● **Tasks and exercises**
1. In the Standard metagame text below, rewrite the paragraph that begins "As I don’t have access to all decks" as a brief bulleted list that keeps its main facts.
2. Answer these questions from the Standard metagame text below, one line each:
(a) How long has M13 been out?
(b) How many times in one day did a deck have to appear to be counted?
(c) Which deck is still on top?
3. Copy the Standard metagame text below between "Delicious data for" and "mostly without success.", inclusive, changing "Delver" to "Delver Blade".

*** Page text ***

I am a scientist by training. I have a PhD in Pathology. You might then rightly expect me to have an analytical mind that loves looking at data. I really enjoy looking at constructed metagames. At the moment, I am all about Standard—I have PTQs and the WMC coming up. With M13 now three weeks in, I want to see what effect the new cards have had on the overall field and, importantly, what is winning.
The Online Metagame
As I don’t have access to all decks that enter a given competition, just what does well, I tend to go to the online Daily Event results for the big picture. The online meta actually looks healthy: there were the expected decks, but then everything from UG Poison, to Mono-Red Worldfire, to Battle of Wits. However, I excluded the outliers and focused on those decks showing up more than five times in one day. With some generous groupings of decks I present to you the following tasty pie (chart).
Delicious data for your enjoyment. The numbers around the edge are the % of the field the deck represents. As my beautiful, multi-colored pie suggests, Delver is still on top. There are however a lot more variants, which I’ll come back too. Next in line is Pod, almost entirely Naya-colored—but almost every combination is represented, though mostly without success.

*** End of Page text ***
*** Study material ***

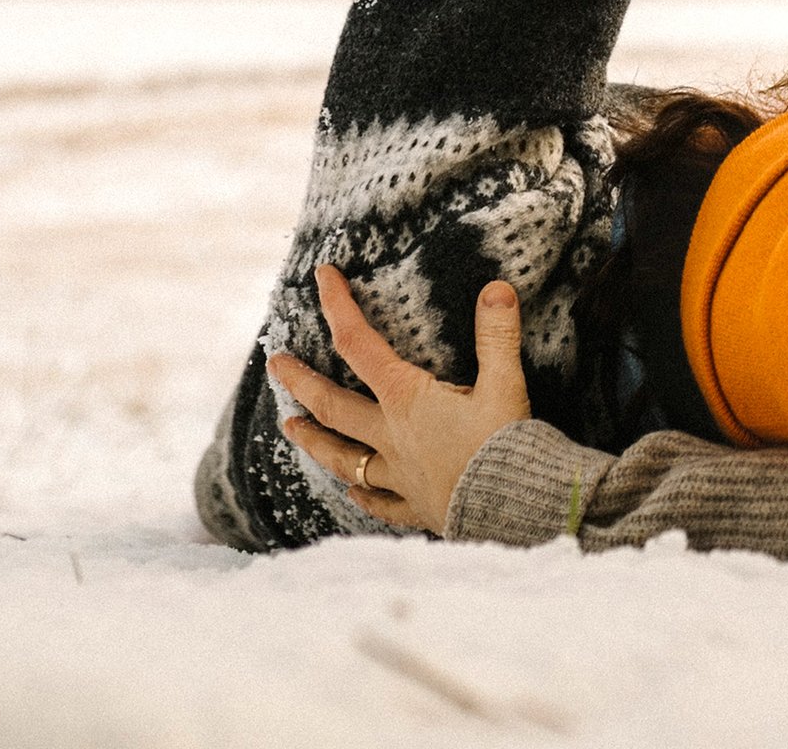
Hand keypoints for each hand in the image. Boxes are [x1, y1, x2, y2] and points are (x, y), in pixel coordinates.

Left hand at [269, 265, 530, 533]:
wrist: (512, 509)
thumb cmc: (506, 445)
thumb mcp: (506, 383)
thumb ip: (497, 335)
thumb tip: (496, 288)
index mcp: (407, 400)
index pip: (360, 345)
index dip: (339, 307)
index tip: (322, 278)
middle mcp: (391, 437)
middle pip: (333, 406)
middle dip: (300, 382)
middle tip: (275, 363)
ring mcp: (399, 476)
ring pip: (343, 457)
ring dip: (314, 440)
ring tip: (290, 428)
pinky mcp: (415, 507)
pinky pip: (380, 501)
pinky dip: (363, 495)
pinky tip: (353, 494)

*** End of Study material ***

● **Expected results**
1.
- The writer can see only the decks that do well, not every deck entered, so they use the online Daily Event results for the big picture.
- The online metagame looks healthy: alongside the expected decks were UG Poison, Mono-Red Worldfire and Battle of Wits.
- Outliers were left out, and only decks showing up more than five times in one day were counted.
- After some generous grouping, the decks are shown in a pie chart.

2.
(a) Three weeks.
(b) More than five times.
(c) Delver.

3.
Delicious data for your enjoyment. The numbers around the edge are the % of the field the deck represents. As my beautiful, multi-colored pie suggests, Delver Blade is still on top. There are however a lot more variants, which I’ll come back too. Next in line is Pod, almost entirely Naya-colored—but almost every combination is represented, though mostly without success.